[Supplied records]
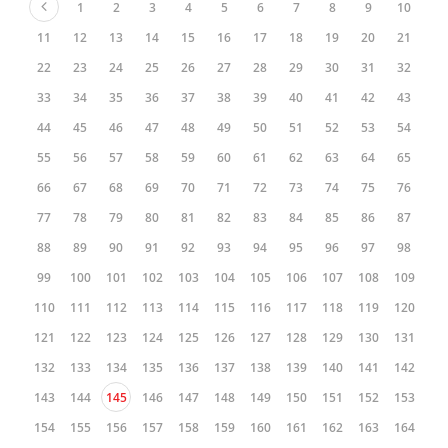
1
2
3
4
5
6
7
8
9
10
11
12
13
14
15
16
17
18
19
20
21
22
23
24
25
26
27
28
29
30
31
32
33
34
35
36
37
38
39
40
41
42
43
44
45
46
47
48
49
50
51
52
53
54
55
56
57
58
59
60
61
62
63
64
65
66
67
68
69
70
71
72
73
74
75
76
77
78
79
80
81
82
83
84
85
86
87
88
89
90
91
92
93
94
95
96
97
98
99
100
101
102
103
104
105
106
107
108
109
110
111
112
113
114
115
116
117
118
119
120
121
122
123
124
125
126
127
128
129
130
131
132
133
134
135
136
137
138
139
140
141
142
143
144
145
146
147
148
149
150
151
152
153
154
155
156
157
158
159
160
161
162
163
164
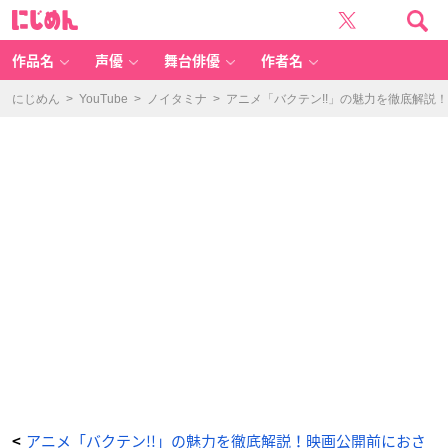
第
に
7
じ
話
め
「約
ん
束
し
作品名
声優
舞台俳優
作者名
ま
す！」
-
ア
にじめん
>
YouTube
>
ノイタミナ
>
アニメ「バクテン!!」の魅力を徹底解説
ニ
メ
情
報
サ
イ
ト
に
じ
め
ん
アニメ「バクテン!!」の魅力を徹底解説！映画公開前におさ
<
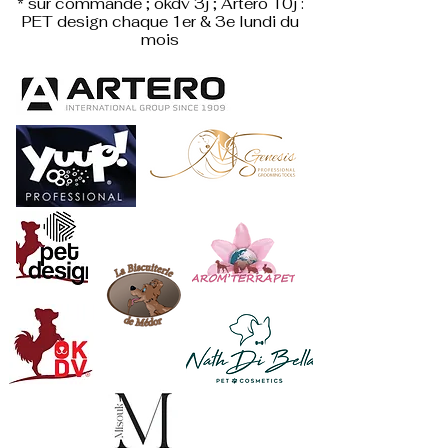
* sur commande ; okdv 3j ; Artero 10j :
PET design
chaque 1er & 3e lundi du
mois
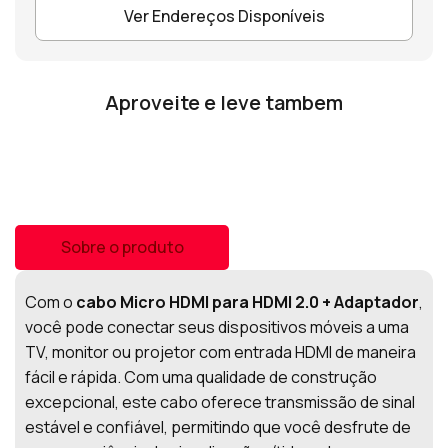
Ver Endereços Disponíveis
Aproveite e leve tambem
Sobre o produto
Com o
cabo Micro HDMI para HDMI 2.0 + Adaptador
,
você pode conectar seus dispositivos móveis a uma
TV, monitor ou projetor com entrada HDMI de maneira
fácil e rápida. Com uma qualidade de construção
excepcional, este cabo oferece transmissão de sinal
estável e confiável, permitindo que você desfrute de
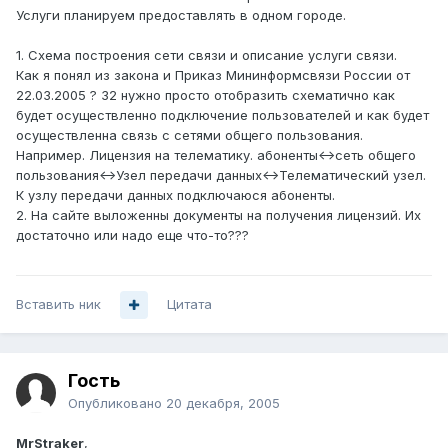
Услуги планируем предоставлять в одном городе.
1. Cхема построения сети связи и описание услуги связи.
Как я понял из закона и Приказ Мининформсвязи России от
22.03.2005 ? 32 нужно просто отобразить схематично как
будет осуществленно подключение пользователей и как будет
осуществленна связь с сетями общего пользования.
Например. Лицензия на телематику. абоненты<->сеть общего
пользования<->Узел передачи данных<->Телематический узел.
К узлу передачи данных подключаюся абоненты.
2. На сайте выложенны документы на получения лицензий. Их
достаточно или надо еще что-то???
Вставить ник
Цитата
Гость
Опубликовано
20 декабря, 2005
MrStraker
,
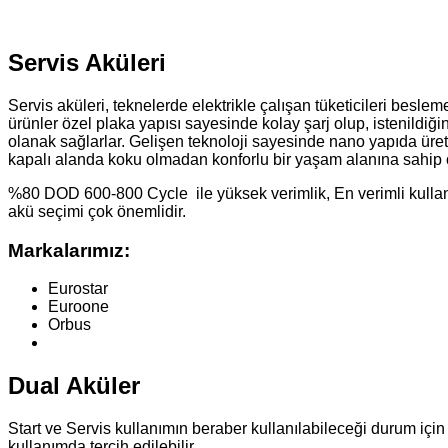
Servis Aküleri
Servis aküleri, teknelerde elektrikle çalışan tüketicileri besl
ürünler özel plaka yapısı sayesinde kolay şarj olup, istenildiği
olanak sağlarlar. Gelişen teknoloji sayesinde nano yapıda üre
kapalı alanda koku olmadan konforlu bir yaşam alanına sahip 
%80 DOD 600-800 Cycle ile yüksek verimlik, En verimli kulla
akü seçimi çok önemlidir.
Markalarımız:
Eurostar
Euroone
Orbus
Dual Aküler
Start ve Servis kullanımın beraber kullanılabileceği durum için 
kullanımda tercih edilebilir.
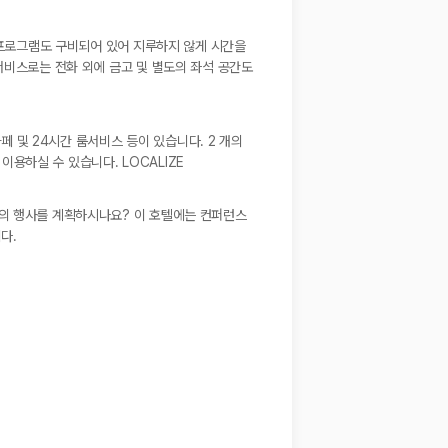
널 프로그램도 구비되어 있어 지루하지 않게 시간을
서비스로는 전화 외에 금고 및 별도의 좌석 공간도
페 및 24시간 룸서비스 등이 있습니다. 2 개의
이용하실 수 있습니다. LOCALIZE
서의 행사를 계획하시나요? 이 호텔에는 컨퍼런스
다.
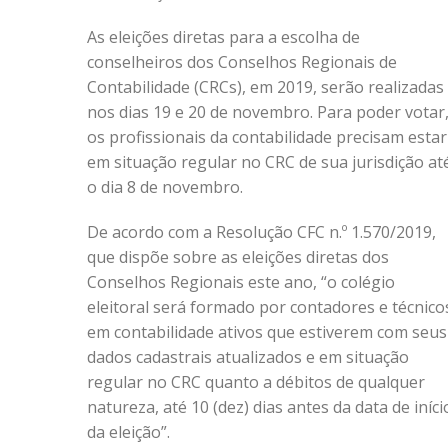
As eleições diretas para a escolha de
conselheiros dos Conselhos Regionais de
Contabilidade (CRCs), em 2019, serão realizadas
nos dias 19 e 20 de novembro. Para poder votar
os profissionais da contabilidade precisam estar
em situação regular no CRC de sua jurisdição at
o dia 8 de novembro.
De acordo com a Resolução CFC n.º 1.570/2019,
que dispõe sobre as eleições diretas dos
Conselhos Regionais este ano, “o colégio
eleitoral será formado por contadores e técnico
em contabilidade ativos que estiverem com seus
dados cadastrais atualizados e em situação
regular no CRC quanto a débitos de qualquer
natureza, até 10 (dez) dias antes da data de iníci
da eleição”.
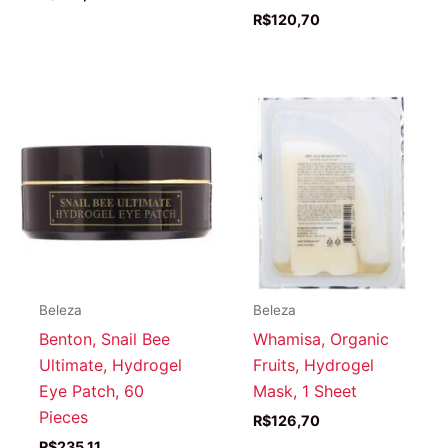
R$
120,70
Beleza
Beleza
Benton, Snail Bee
Whamisa, Organic
Ultimate, Hydrogel
Fruits, Hydrogel
Eye Patch, 60
Mask, 1 Sheet
Pieces
R$
126,70
R$
235,11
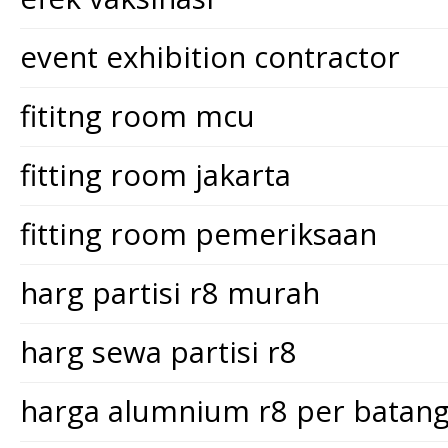
event exhibition contractor
fititng room mcu
fitting room jakarta
fitting room pemeriksaan
harg partisi r8 murah
harg sewa partisi r8
harga alumnium r8 per batan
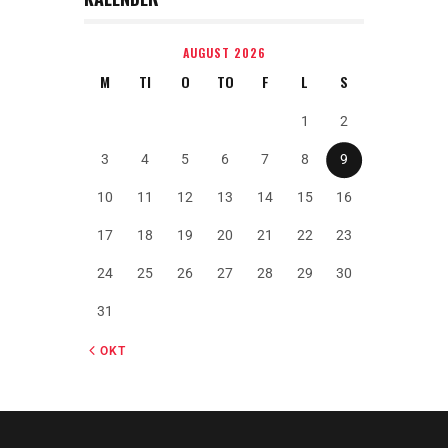
AUGUST 2026
M
TI
O
TO
F
L
S
1
2
3
4
5
6
7
8
9
10
11
12
13
14
15
16
17
18
19
20
21
22
23
24
25
26
27
28
29
30
31
« OKT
[/Supplied records]
:: Activity ::
Above are several records. Count the lines among them that contain "este" and give only the total.

:: Solution for this task ::
2